I have a copy of Sorcerer's Stone, like most of you, but in Philosopher's Stone (the British version), instead of Jell-O they say jelly in the UK. The British don't use jam and jelly interchangeably like we do, jam and jelly is jam to them and jelly for them is Jell-O for us. Everything clear as mud now? Good, today we're going to focus on trifle, not Jell-O. I don't know about you guys, but I really like chocolate, so we are going to look at a chocolate trifle recipe.

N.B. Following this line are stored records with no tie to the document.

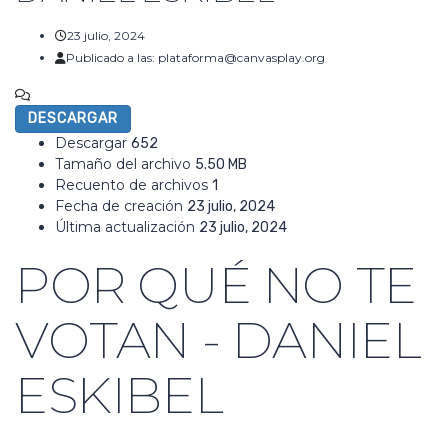
23 julio, 2024
Publicado a las:
plataforma@canvasplay.org
No hay comentarios
DESCARGAR
Descargar
652
Tamaño del archivo
5.50 MB
Recuento de archivos
1
Fecha de creación
23 julio, 2024
Última actualización
23 julio, 2024
POR QUÉ NO TE
VOTAN - DANIEL
ESKIBEL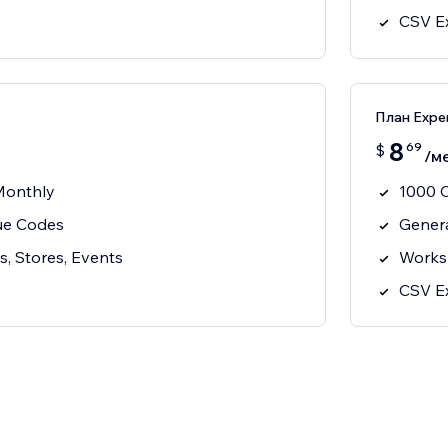
CSV E
План Expe
8
69
$
/м
Monthly
1000 
ue Codes
Gener
, Stores, Events
Works 
CSV E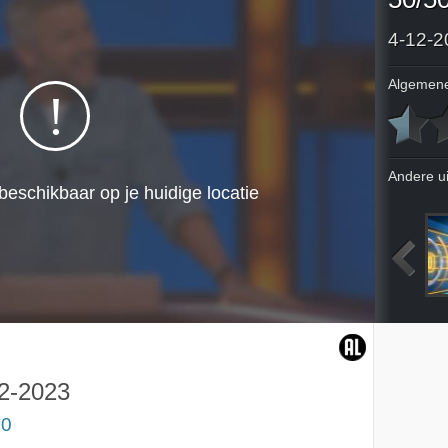
4-12-2
Algemene
Andere u
2023
28-11-2023
29-11-2023
30-11-2023
2-2023
50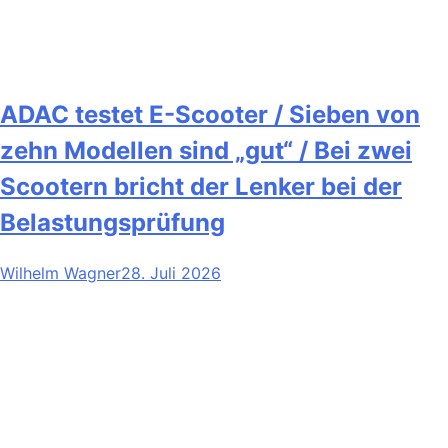
ADAC testet E-Scooter / Sieben von
zehn Modellen sind „gut“ / Bei zwei
Scootern bricht der Lenker bei der
Belastungsprüfung
Wilhelm Wagner
28. Juli 2026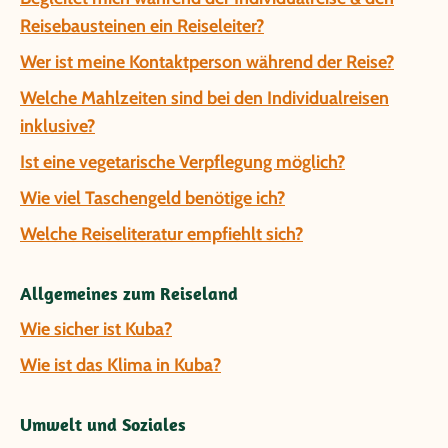
Reisebausteinen ein Reiseleiter?
Wer ist meine Kontaktperson während der Reise?
Welche Mahlzeiten sind bei den Individualreisen
inklusive?
Ist eine vegetarische Verpflegung möglich?
Wie viel Taschengeld benötige ich?
Welche Reiseliteratur empfiehlt sich?
Allgemeines zum Reiseland
Wie sicher ist Kuba?
Wie ist das Klima in Kuba?
Umwelt und Soziales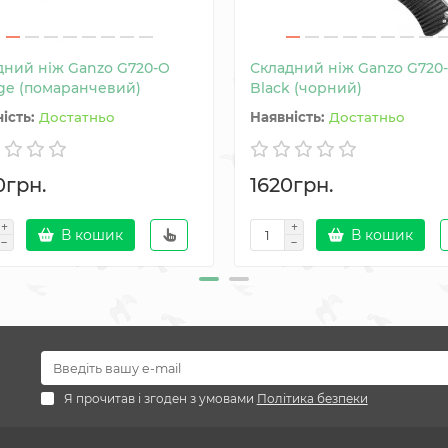
дний ніж Ganzo G720-O
Складний ніж Ganzo G720
ge (помаранчевий)
Black (чорний)
Достатньо
Достатньо
0грн.
1620грн.
В кошик
В кошик
Я прочитав і згоден з умовами
Політика безпеки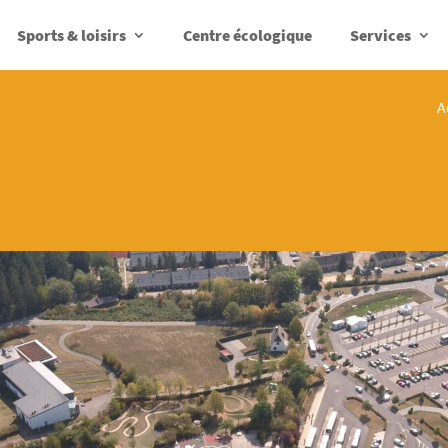
Sports & loisirs
Centre écologique
Services
A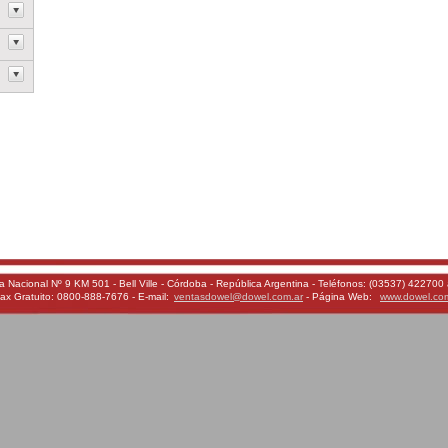
a Nacional Nº 9 KM 501 - Bell Ville - Córdoba - República Argentina - Teléfonos: (03537) 422700 
ax Gratuito: 0800-888-7676 - E-mail:
ventasdowel@dowel.com.ar
- Página Web:
www.dowel.co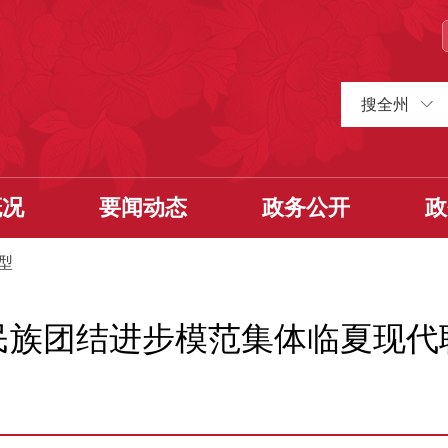
搜全州
概况
要闻动态
政务公开
政
型
民族团结进步模范集体临夏现代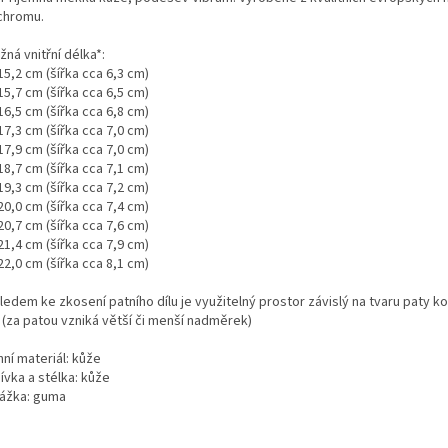
chromu.
ižná vnitřní délka*:
15,2 cm (šířka cca 6,3 cm)
15,7 cm (šířka cca 6,5 cm)
16,5 cm (šířka cca 6,8 cm)
17,3 cm (šířka cca 7,0 cm)
17,9 cm (šířka cca 7,0 cm)
18,7 cm (šířka cca 7,1 cm)
19,3 cm (šířka cca 7,2 cm)
20,0 cm (šířka cca 7,4 cm)
20,7 cm (šířka cca 7,6 cm)
21,4 cm (šířka cca 7,9 cm)
22,0 cm (šířka cca 8,1 cm)
ledem ke zkosení patního dílu je využitelný prostor závislý na tvaru paty k
 (za patou vzniká větší či menší nadměrek)
ní materiál: kůže
ívka a stélka: kůže
ážka: guma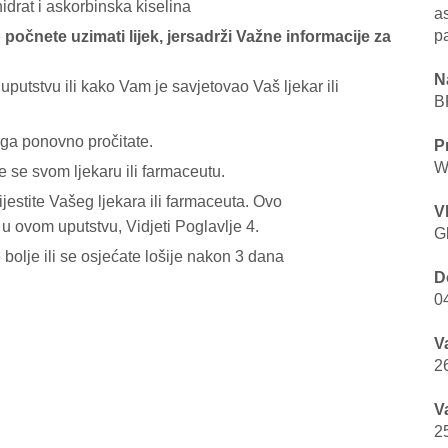
hidrat i askorbinska kiselina
as
p
 počnete uzimati lijek, jersadrži Važne informacije za
N
 uputstvu ili kako Vam je savjetovao Vaš ljekar ili
B
 ga ponovno pročitate.
P
W
 se svom ljekaru ili farmaceutu.
jestite Vašeg ljekara ili farmaceuta. Ovo
V
u ovom uputstvu, Vidjeti Poglavlje 4.
G
 bolje ili se osjećate lošije nakon 3 dana
D
0
V
2
V
2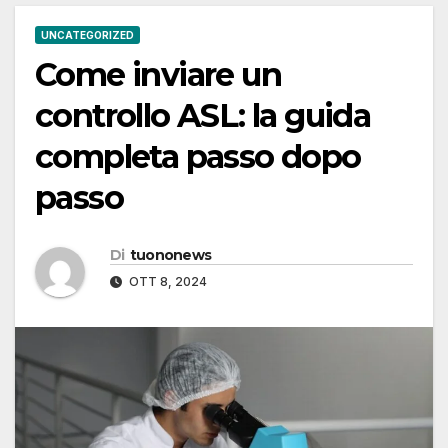
UNCATEGORIZED
Come inviare un
controllo ASL: la guida
completa passo dopo
passo
Di
tuononews
OTT 8, 2024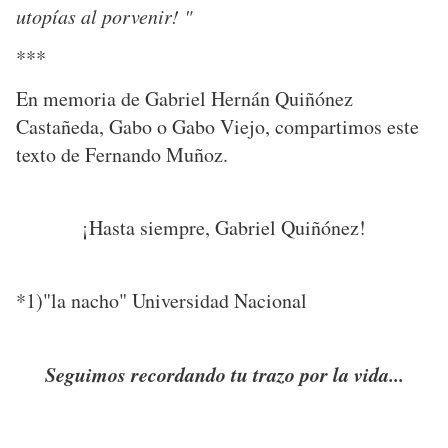
utopías al porvenir! "
***
En memoria de Gabriel Hernán Quiñónez
Castañeda, Gabo o Gabo Viejo, compartimos este
texto de Fernando Muñoz.
¡Hasta siempre, Gabriel Quiñónez!
*1)"la nacho" Universidad Nacional
Seguimos recordando tu trazo por la vida...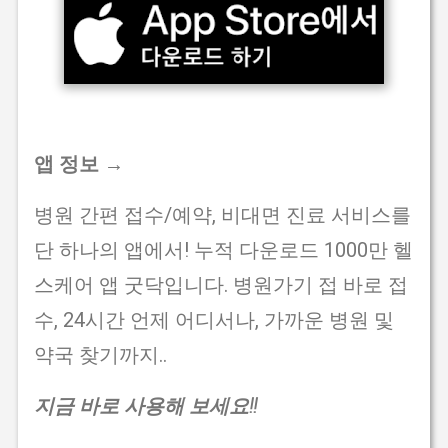
앱 정보 →
병원 간편 접수/예약, 비대면 진료 서비스를
단 하나의 앱에서! 누적 다운로드 1000만 헬
스케어 앱 굿닥입니다. 병원가기 접 바로 접
수, 24시간 언제 어디서나, 가까운 병원 및
약국 찾기까지..
지금 바로 사용해 보세요!!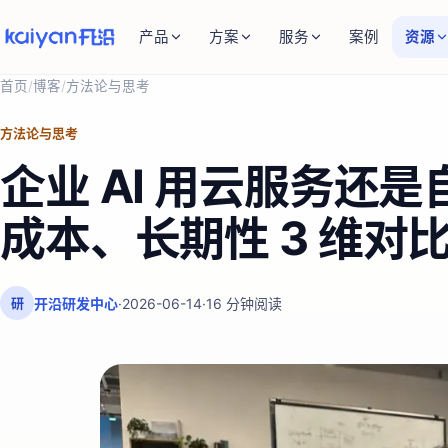
产品
方案
服务
案例
资源
首页
/
博客
/
方法论与思考
方法论与思考
企业 AI 用云服务还
成本、长期性 3 维对
开沿研发中心
·
2026-06-14
·
16
分钟阅读
研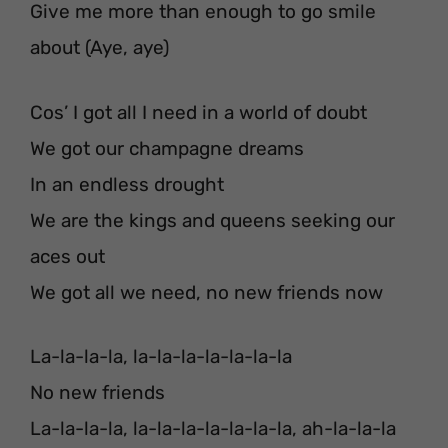
Give me more than enough to go smile
about (Aye, aye)
Cos’ I got all I need in a world of doubt
We got our champagne dreams
In an endless drought
We are the kings and queens seeking our
aces out
We got all we need, no new friends now
La-la-la-la, la-la-la-la-la-la-la
No new friends
La-la-la-la, la-la-la-la-la-la-la, ah-la-la-la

**Note: You can easily substitute many of these ingredients for something similar, or even add ingredients it doesn't call for like strawberries, get creative! There's already brownies in it, you pretty much can't go wrong!
- 1 (19.8 ounce) package brownie mix
- 1 (3.9 ounce) package instant chocolate pudding mix (try cheesecake pudding mix for fun)
- 1/2 cup water
- 1 (14 ounce) can sweetened condensed milk
- 1 (8 ounce) container frozen whipped topping, thawed. Feel free to substitute French Vanilla flavored Cool Whip, or even just use whipping cream in it's place.
- 1 (12 ounce) container frozen whipped topping, thawed
- 1 (1.5 ounce) bar chocolate candy, or use chocolate chips, or chop up some candy bars instead
- Prepare brownie mix according to package directions and cool completely. (I know, I know, smelling those warm brownies right from the oven and not letting you eat them is really mean, but it'll be worth it I promise.) Cut into 1 inch squares.
- In a large bowl, combine pudding mix, water and sweetened condensed milk. Mix until smooth, then fold in 8 ounces whipped topping until no streaks remain.
- In a trifle bowl or glass serving dish, place half of the brownies, half of the pudding mixture and half of the 12 ounce container of whipped topping. Repeat layers. Shave chocolate onto top layer for garnish. Refrigerate 8 hours before serving.